Positive: - Surface is pinned. Slice 4 (masking) and Slice 5 (context) replace stubs without changing the response envelope or error enum. - Eval reproducibility: a transcript replays deterministically because every tool response is structurally regular. - Contract diffs are concrete: if state_after gains a field, mypy and the integration tests catch it.
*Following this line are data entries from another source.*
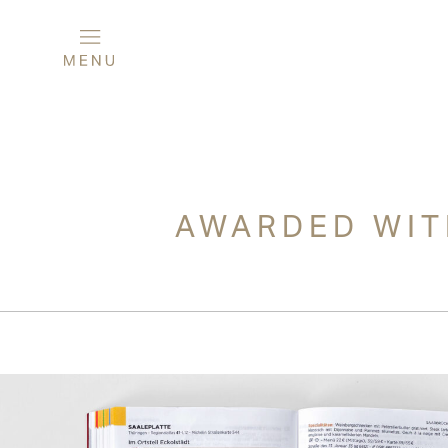
AWARDED WIT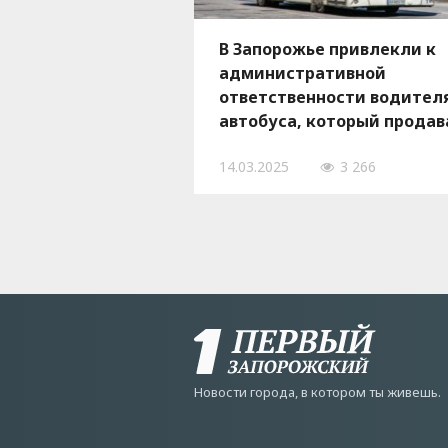
В Запорожье привлекли к
административной
ответственности водител
автобуса, который продав
пассажирам поддельные
14.03.2025
3 266
билеты
Новости города, в котором ты живешь.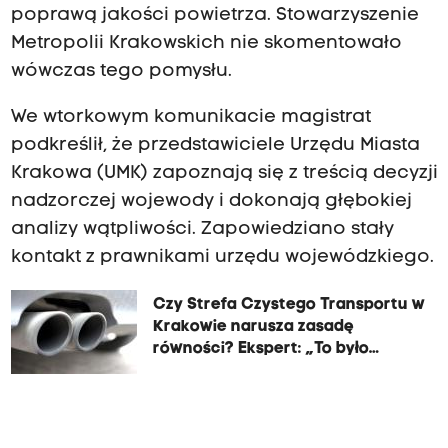
poprawą jakości powietrza. Stowarzyszenie
Metropolii Krakowskich nie skomentowało
wówczas tego pomysłu.
We wtorkowym komunikacie magistrat
podkreślił, że przedstawiciele Urzędu Miasta
Krakowa (UMK) zapoznają się z treścią decyzji
nadzorczej wojewody i dokonają głębokiej
analizy wątpliwości. Zapowiedziano stały
kontakt z prawnikami urzędu wojewódzkiego.
Czy Strefa Czystego Transportu w
Krakowie narusza zasadę
równości? Ekspert: „To było
wiadomo od początku”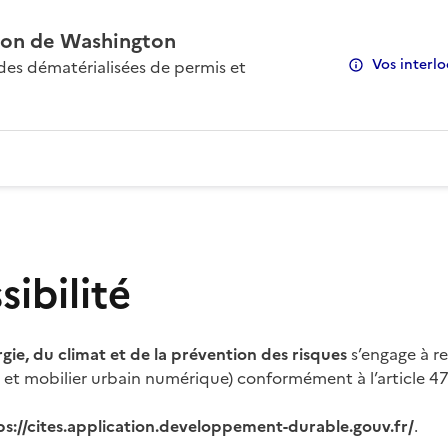
on de Washington
Vos interlo
s dématérialisées de permis et
ibilité
rgie, du climat et de la prévention des risques
s’engage à re
s et mobilier urbain numérique) conformément à l’article 47 
ps://cites.application.developpement-durable.gouv.fr/
.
Negative: - {success, data, error} is verbose. Acceptable for ~30 tools; would be ugly at 300. - Free-form details means agents can't statically know what's in there per error code. Mitigated by docstrings on each tool that document the details keys an agent might branch on.

Implementation notes

  • Surface entry: chemigram.mcp.server.build_server() calls chemigram.mcp.tools.register_all() then dispatches via the registry.
  • Contract types: chemigram.mcp.errors.ToolResult / ToolError / ErrorCode.
  • Test evidence: tests/integration/mcp/test_full_session.py exercises the full Mode A flow end-to-end through the in-memory harness; per-batch tests in tests/unit/mcp/tools/ and tests/integration/mcp/tools/ exercise each tool's schema + handler in isolation.
  • ADR-033 is preserved; its src/chemigram_mcp/server.py implementation note refers to a discarded layout. The actual path is src/chemigram/mcp/server.py.